The death toll from the bubonic plague in Uganda continues to rise as the government struggles to come up with a clear response even though early signs of the disease were detected at the beginning this year.
At least 68 people have died since February when the plague was first reported, and now health experts warn that it could spread rapidly in the absence of an adequate response from health workers and local communities. About 32,000 people are at risk of catching the disease if they do not take precautions.
The outbreak was initially restricted to one district but has now spread to two others, where 73 cases have been reported.
Arua District Health Officer Dr Patrick Anguzu said the area has been registering a few cases every year, but this year the numbers started rising, reaching alarming levels in August.
All the deaths are as a result of delays in seeking medical treatment as victims associate the disease with witchcraft and opt for traditional medicine, health officials claim.
Critics, however, say the government’s response, whose main thrust is behaviour change, is uncoordinated. It lacks the means to adequately educate the public, and funds have also not been allocated for these initiatives.
Dr William Mbabazi of the World Health Organisation said the rising rates of the epidemic are due to poor hygiene and sanitation because people do not clean their houses, allowing germ infected wild rats to find a conducive environment in dirty homes, thus spreading the deadly fleas.

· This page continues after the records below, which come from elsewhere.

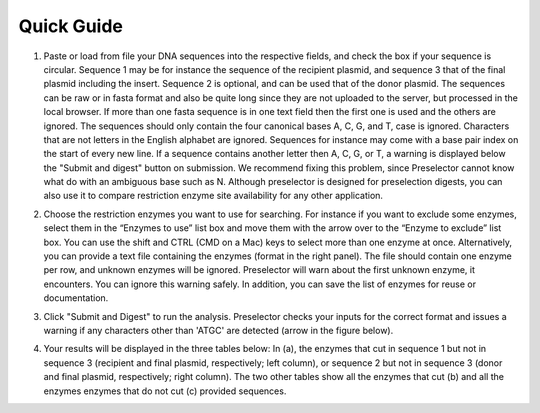 Quick Guide
===========

1. Paste or load from file your DNA sequences into the respective fields, and check the box if your sequence is circular. Sequence 1 may be for instance the sequence of the recipient plasmid, and sequence 3 that of the final plasmid including the insert. Sequence 2 is optional, and can be used that of the donor plasmid. The sequences can be raw or in fasta format and also be quite long since they are not uploaded to the server, but processed in the local browser. If more than one fasta sequence is in one text field then the first one is used and the others are ignored. The sequences should only contain the four canonical bases A, C, G, and T, case is ignored. Characters that are not letters in the English alphabet are ignored. Sequences for instance may come with a base pair index on the start of every new line. If a sequence contains another letter then A, C, G, or T, a warning is displayed below the "Submit and digest" button on submission. We recommend fixing this problem, since Preselector cannot know what do with an ambiguous base such as N. Although preselector is designed for preselection digests, you can also use it to compare restriction enzyme site availability for any other application.

.. image:: images/workflow_01.png
  :width: 800
  :alt: preselection digest principle

2. Choose the restriction enzymes you want to use for searching. For instance if you want to exclude some enzymes, select them in the “Enzymes to use” list box and move them with the arrow over to the “Enzyme to exclude” list box. You can use the shift and CTRL (CMD on a Mac) keys to select more than one enzyme at once. Alternatively, you can provide a text file containing the enzymes (format in the right panel). The file should contain one enzyme per row, and unknown enzymes will be ignored. Preselector will warn about the first unknown enzyme, it encounters. You can ignore this warning safely. In addition, you can save the list of enzymes for reuse or documentation.

.. image:: images/workflow_02.png
  :width: 800
  :alt: preselection digest principle

3. Click "Submit and Digest" to run the analysis. Preselector checks your inputs for the correct format and issues a warning if any characters other than 'ATGC' are detected (arrow in the figure below).

.. image:: images/workflow_03.png
  :width: 800
  :alt: preselection digest principle

4. Your results will be displayed in the three tables below: In (a), the enzymes that cut in sequence 1 but not in sequence 3 (recipient and final plasmid, respectively; left column), or sequence 2 but not in sequence 3 (donor and final plasmid, respectively; right column). The two other tables show all the enzymes that cut (b) and all the enzymes enzymes that do not cut (c) provided sequences.

.. image:: images/workflow_04.png
  :width: 800
  :alt: preselection digest principle

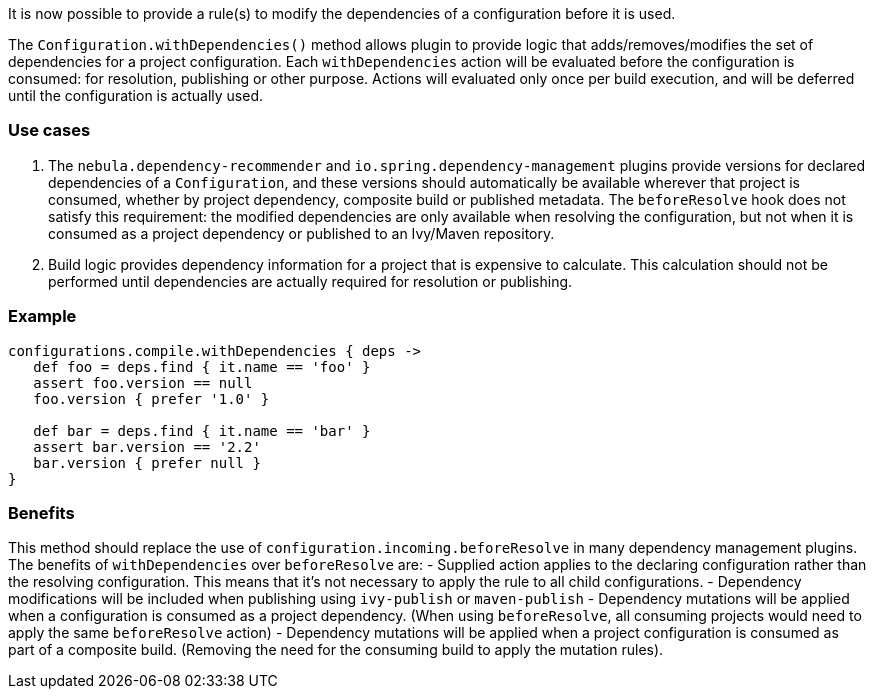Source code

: It is now possible to provide a rule(s) to modify the dependencies of a configuration before it is used. 

The `Configuration.withDependencies()` method allows plugin to provide logic that adds/removes/modifies the set of dependencies for a project configuration. Each `withDependencies` action will be evaluated before the configuration is consumed: for resolution, publishing or other purpose. Actions will evaluated only once per build execution, and will be deferred until the configuration is actually used.

### Use cases
1. The `nebula.dependency-recommender` and `io.spring.dependency-management` plugins provide versions for declared dependencies of a `Configuration`, and these versions should automatically be available wherever that project is consumed, whether by project dependency, composite build or published metadata. The `beforeResolve` hook does not satisfy this requirement: the modified dependencies are only available when resolving the configuration, but not when it is consumed as a project dependency or published to an Ivy/Maven repository.
2. Build logic provides dependency information for a project that is expensive to calculate. This calculation should not be performed until dependencies are actually required for resolution or publishing.

### Example

```
configurations.compile.withDependencies { deps ->
   def foo = deps.find { it.name == 'foo' }
   assert foo.version == null
   foo.version { prefer '1.0' }

   def bar = deps.find { it.name == 'bar' }
   assert bar.version == '2.2'
   bar.version { prefer null }
}
```

### Benefits
This method should replace the use of `configuration.incoming.beforeResolve` in many dependency management plugins. The benefits of `withDependencies` over `beforeResolve` are:
- Supplied action applies to the declaring configuration rather than the resolving configuration. This means that it's not necessary to apply the rule to all child configurations.
- Dependency modifications will be included when publishing using `ivy-publish` or `maven-publish`
- Dependency mutations will be applied when a configuration is consumed as a project dependency. (When using `beforeResolve`, all consuming projects would need to apply the same `beforeResolve` action)
- Dependency mutations will be applied when a project configuration is consumed as part of a composite build. (Removing the need for the consuming build to apply the mutation rules).

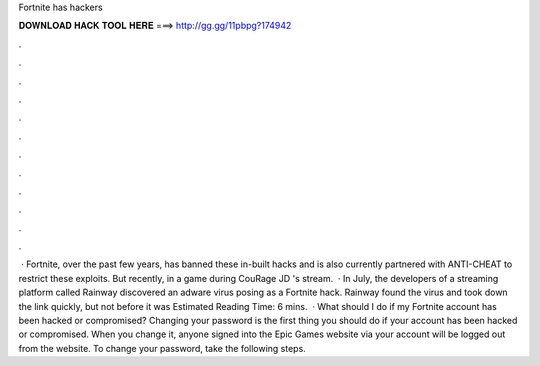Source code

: Fortnite has hackers

𝐃𝐎𝐖𝐍𝐋𝐎𝐀𝐃 𝐇𝐀𝐂𝐊 𝐓𝐎𝐎𝐋 𝐇𝐄𝐑𝐄 ===> http://gg.gg/11pbpg?174942

.

.

.

.

.

.

.

.

.

.

.

.

 · Fortnite, over the past few years, has banned these in-built hacks and is also currently partnered with ANTI-CHEAT to restrict these exploits. But recently, in a game during CouRage JD 's stream.  · In July, the developers of a streaming platform called Rainway discovered an adware virus posing as a Fortnite hack. Rainway found the virus and took down the link quickly, but not before it was Estimated Reading Time: 6 mins.  · What should I do if my Fortnite account has been hacked or compromised? Changing your password is the first thing you should do if your account has been hacked or compromised. When you change it, anyone signed into the Epic Games website via your account will be logged out from the website. To change your password, take the following steps.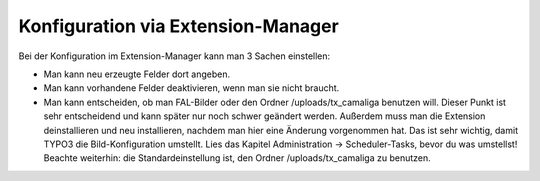 ﻿

.. ==================================================
.. FOR YOUR INFORMATION
.. --------------------------------------------------
.. -*- coding: utf-8 -*- with BOM.

.. ==================================================
.. DEFINE SOME TEXTROLES
.. --------------------------------------------------
.. role::   underline
.. role::   typoscript(code)
.. role::   ts(typoscript)
   :class:  typoscript
.. role::   php(code)


Konfiguration via Extension-Manager
^^^^^^^^^^^^^^^^^^^^^^^^^^^^^^^^^^^

Bei der Konfiguration im Extension-Manager kann man 3 Sachen einstellen:

- Man kann neu erzeugte Felder dort angeben.

- Man kann vorhandene Felder deaktivieren, wenn man sie nicht braucht.

- Man kann entscheiden, ob man FAL-Bilder oder den Ordner /uploads/tx_camaliga benutzen will.
  Dieser Punkt ist sehr entscheidend und kann später nur noch schwer geändert werden.
  Außerdem muss man die Extension deinstallieren und neu installieren, nachdem man hier eine Änderung vorgenommen hat.
  Das ist sehr wichtig, damit TYPO3 die Bild-Konfiguration umstellt.
  Lies das Kapitel Administration → Scheduler-Tasks, bevor du was umstellst!
  Beachte weiterhin: die Standardeinstellung ist, den Ordner /uploads/tx_camaliga zu benutzen. 
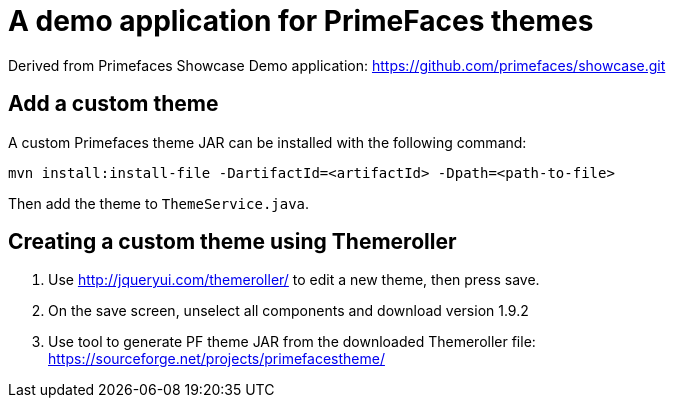 = A demo application for PrimeFaces themes

Derived from Primefaces Showcase Demo application: https://github.com/primefaces/showcase.git


== Add a custom theme

A custom Primefaces theme JAR can be installed with the following command:

```
mvn install:install-file -DartifactId=<artifactId> -Dpath=<path-to-file>
```

Then add the theme to `ThemeService.java`.

== Creating a custom theme using Themeroller

1. Use http://jqueryui.com/themeroller/ to edit a new theme, then press save.
2. On the save screen, unselect all components and download version 1.9.2
3. Use tool to generate PF theme JAR from the downloaded Themeroller file: https://sourceforge.net/projects/primefacestheme/
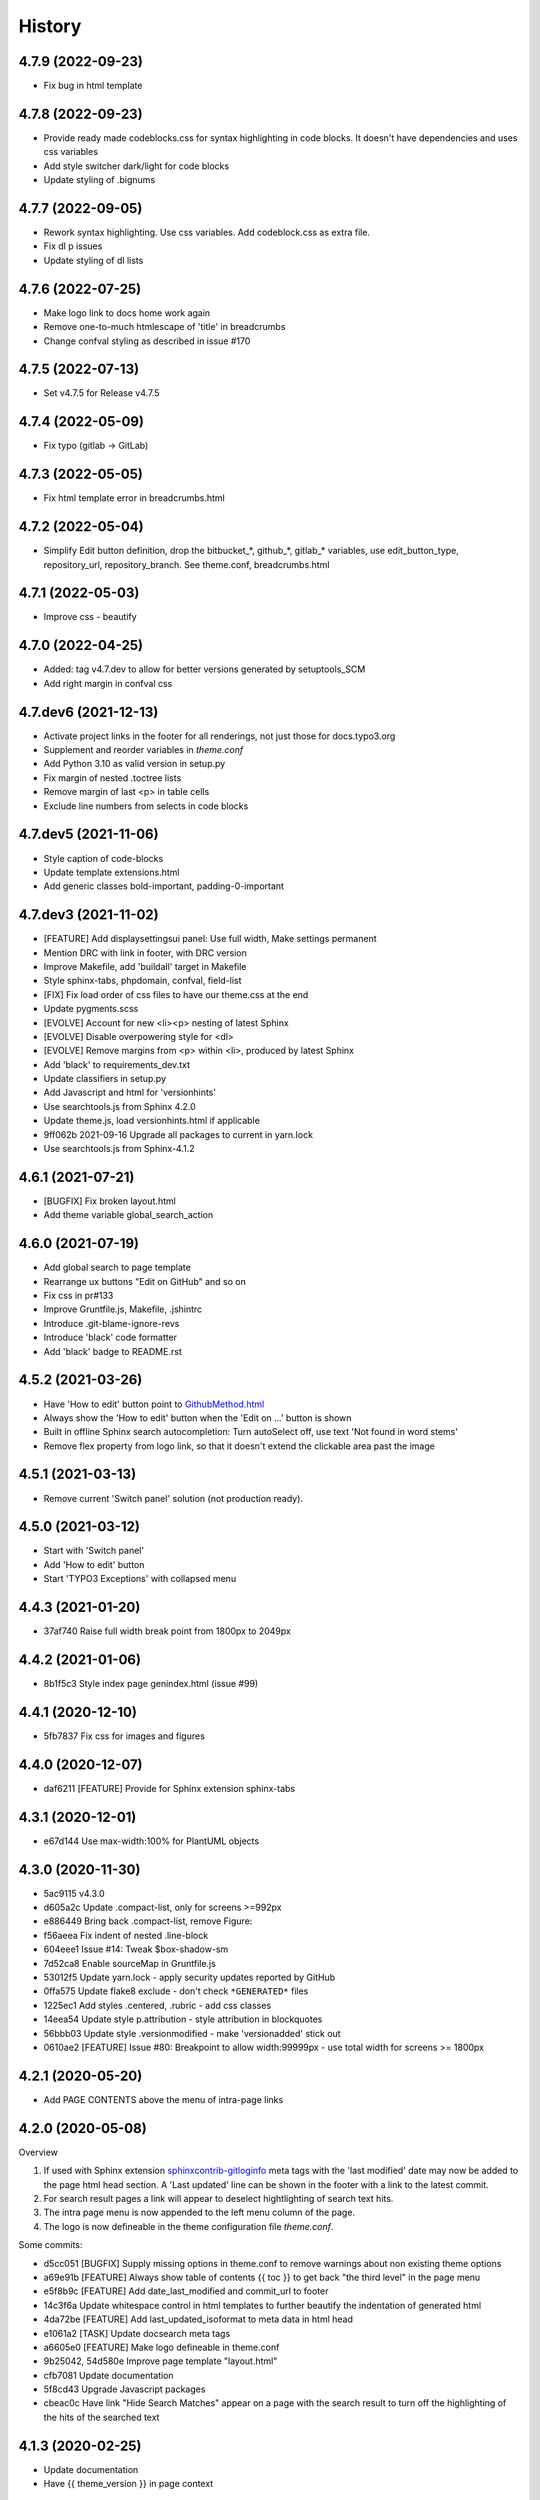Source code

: =======
History
=======

4.7.9 (2022-09-23)
==================

*  Fix bug in html template


4.7.8 (2022-09-23)
==================

*  Provide ready made codeblocks.css for syntax highlighting in code blocks.
   It doesn't have dependencies and uses css variables
*  Add style switcher dark/light for code blocks
*  Update styling of .bignums


4.7.7 (2022-09-05)
==================

*  Rework syntax highlighting. Use css variables. Add codeblock.css as
   extra file.
*  Fix dl p issues
*  Update styling of dl lists


4.7.6 (2022-07-25)
==================

*  Make logo link to docs home work again
*  Remove one-to-much htmlescape of 'title' in breadcrumbs
*  Change confval styling as described in issue #170


4.7.5 (2022-07-13)
==================

*  Set v4.7.5 for Release v4.7.5


4.7.4 (2022-05-09)
==================

*  Fix typo (gitlab -> GitLab)


4.7.3 (2022-05-05)
==================

*  Fix html template error in breadcrumbs.html


4.7.2 (2022-05-04)
==================

*  Simplify Edit button definition, drop the bitbucket_*, github_*,
   gitlab_* variables, use edit_button_type, repository_url, repository_branch.
   See theme.conf, breadcrumbs.html


4.7.1 (2022-05-03)
==================

*  Improve css - beautify


4.7.0 (2022-04-25)
==================

*  Added: tag v4.7.dev to allow for better versions generated by setuptools_SCM
*  Add right margin in confval css


4.7.dev6 (2021-12-13)
=====================

*  Activate project links in the footer for all renderings, not just those for
   docs.typo3.org
*  Supplement and reorder variables in `theme.conf`
*  Add Python 3.10 as valid version in setup.py
*  Fix margin of nested .toctree lists
*  Remove margin of last <p> in table cells
*  Exclude line numbers from selects in code blocks


4.7.dev5 (2021-11-06)
=====================

*  Style caption of code-blocks
*  Update template extensions.html
*  Add generic classes bold-important, padding-0-important


4.7.dev3 (2021-11-02)
=====================

*  [FEATURE] Add displaysettingsui panel: Use full width, Make settings
   permanent
*  Mention DRC with link in footer, with DRC version
*  Improve Makefile, add 'buildall' target in Makefile
*  Style sphinx-tabs, phpdomain, confval, field-list
*  [FIX] Fix load order of css files to have our theme.css at the end
*  Update pygments.scss
*  [EVOLVE] Account for new <li><p> nesting of latest Sphinx
*  [EVOLVE] Disable overpowering style for <dl>
*  [EVOLVE] Remove margins from <p> within <li>, produced by latest Sphinx
*  Add 'black' to requirements_dev.txt
*  Update classifiers in setup.py
*  Add Javascript and html for 'versionhints'
*  Use searchtools.js from Sphinx 4.2.0
*  Update theme.js, load versionhints.html if applicable
*  9ff062b 2021-09-16 Upgrade all packages to current in yarn.lock
*  Use searchtools.js from Sphinx-4.1.2


4.6.1 (2021-07-21)
==================

*  [BUGFIX] Fix broken layout.html
*  Add theme variable global_search_action


4.6.0 (2021-07-19)
==================

*  Add global search to page template
*  Rearrange ux buttons "Edit on GitHub" and so on
*  Fix css in pr#133
*  Improve Gruntfile.js, Makefile, .jshintrc
*  Introduce .git-blame-ignore-revs
*  Introduce 'black' code formatter
*  Add 'black' badge to README.rst


4.5.2 (2021-03-26)
==================

*  Have 'How to edit' button point to `GithubMethod.html
   <https://docs.typo3.org/m/typo3/docs-how-to-document/master/en-us/WritingDocsOfficial/GithubMethod.html>`__

*  Always show the 'How to edit' button when the 'Edit on ...' button is shown

*  Built in offline Sphinx search autocompletion: Turn autoSelect off, use text
   'Not found in word stems'

*  Remove flex property from logo link, so that it doesn't extend the clickable
   area past the image


4.5.1 (2021-03-13)
==================

*  Remove current 'Switch panel' solution (not production ready).

4.5.0 (2021-03-12)
==================

*  Start with 'Switch panel'
*  Add 'How to edit' button
*  Start 'TYPO3 Exceptions' with collapsed menu


4.4.3 (2021-01-20)
==================

*  37af740 Raise full width break point from 1800px to 2049px


4.4.2 (2021-01-06)
==================

*  8b1f5c3 Style index page genindex.html (issue #99)


4.4.1 (2020-12-10)
==================

*  5fb7837 Fix css for images and figures


4.4.0 (2020-12-07)
==================

*  daf6211 [FEATURE] Provide for Sphinx extension sphinx-tabs


4.3.1 (2020-12-01)
==================

*  e67d144 Use max-width:100% for PlantUML objects


4.3.0 (2020-11-30)
==================

*  5ac9115 v4.3.0
*  d605a2c Update .compact-list, only for screens >=992px
*  e886449 Bring back .compact-list, remove Figure:
*  f56aeea Fix indent of nested .line-block
*  604eee1 Issue #14: Tweak $box-shadow-sm
*  7d52ca8 Enable sourceMap in Gruntfile.js
*  53012f5 Update yarn.lock - apply security updates reported by GitHub
*  0ffa575 Update flake8 exclude - don't check ``*GENERATED*`` files
*  1225ec1 Add styles .centered, .rubric - add css classes
*  14eea54 Update style p.attribution - style attribution in blockquotes
*  56bbb03 Update style .versionmodified - make 'versionadded' stick out
*  0610ae2 [FEATURE] Issue #80: Breakpoint to allow width:99999px - use total
   width for screens >= 1800px


4.2.1 (2020-05-20)
==================

*  Add PAGE CONTENTS above the menu of intra-page links


4.2.0 (2020-05-08)
==================

Overview

#. If used with Sphinx extension `sphinxcontrib-gitloginfo
   <https://github.com/TYPO3-Documentation/sphinxcontrib-gitloginfo/>`_ meta tags
   with the 'last modified' date may now be added to the page html head section.
   A 'Last updated' line can be shown in the footer with a link to the latest
   commit.

#. For search result pages a link will appear to deselect hightlighting of
   search text hits.

#. The intra page menu is now appended to the left menu column of the page.

#. The logo is now defineable in the theme configuration file `theme.conf`.

Some commits:

*  d5cc051 [BUGFIX] Supply missing options in theme.conf to remove warnings
   about non existing theme options
*  a69e91b [FEATURE] Always show table of contents {{ toc }} to get back
   "the third level" in the page menu
*  e5f8b9c [FEATURE] Add date_last_modified and commit_url to footer
*  14c3f6a Update whitespace control in html templates to further beautify the
   indentation of generated html
*  4da72be [FEATURE] Add last_updated_isoformat to meta data in html head
*  e1061a2 [TASK] Update docsearch meta tags
*  a6605e0 [FEATURE] Make logo defineable in theme.conf
*  9b25042, 54d580e Improve page template "layout.html"
*  cfb7081 Update documentation
*  5f8cd43 Upgrade Javascript packages
*  cbeac0c Have link "Hide Search Matches" appear on a page with the search
   result to turn off the highlighting of the hits of the searched text


4.1.3 (2020-02-25)
==================

*  Update documentation
*  Have {{ theme_version }} in page context


4.1.2 (2020-02-25)
==================

*  Fix workflow, adapt docs


4.1.1 (2020-02-24)
==================

*  a907b05 Update documentation
*  f6e0b22 Update python_requires in setup.py
*  94e0f8f Make installation via entry_points work
*  4282600 Simplify conf.py in workflow
*  a06ddbb Upload to CDN with as well


4.1.0 (2020-02-24)
==================

"Let's start" release

*  Elaborate workflow
*  Add Makefile
*  Add Python unit test
*  Add docs
*  Deploy docs to Github pages
*  Tune setup.py and 'version from repo' procedure


0.1.0 (2020-01-01)
==================

*  Starting development.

Domestic rats then picking the fleas and due to their contact with humans, they pass on the disease.
Bubonic plague is not usually spread from one person to another, but rather from small rodents such as rats and mice to human beings.
Fleas that live on these animals act as ‘vectors’ and carry the infection from the rodents to humans once they are exposed to the bacteria from flea bites or from direct contact with an infected animal.
The plague, which mainly affects women and children, has spread into the districts of Arua and Nebbi, where residents still live in mud huts.
WHO says the casualties in these districts are victims of a cultural belief that women and children must sleep on the floor while the men sleep on beds.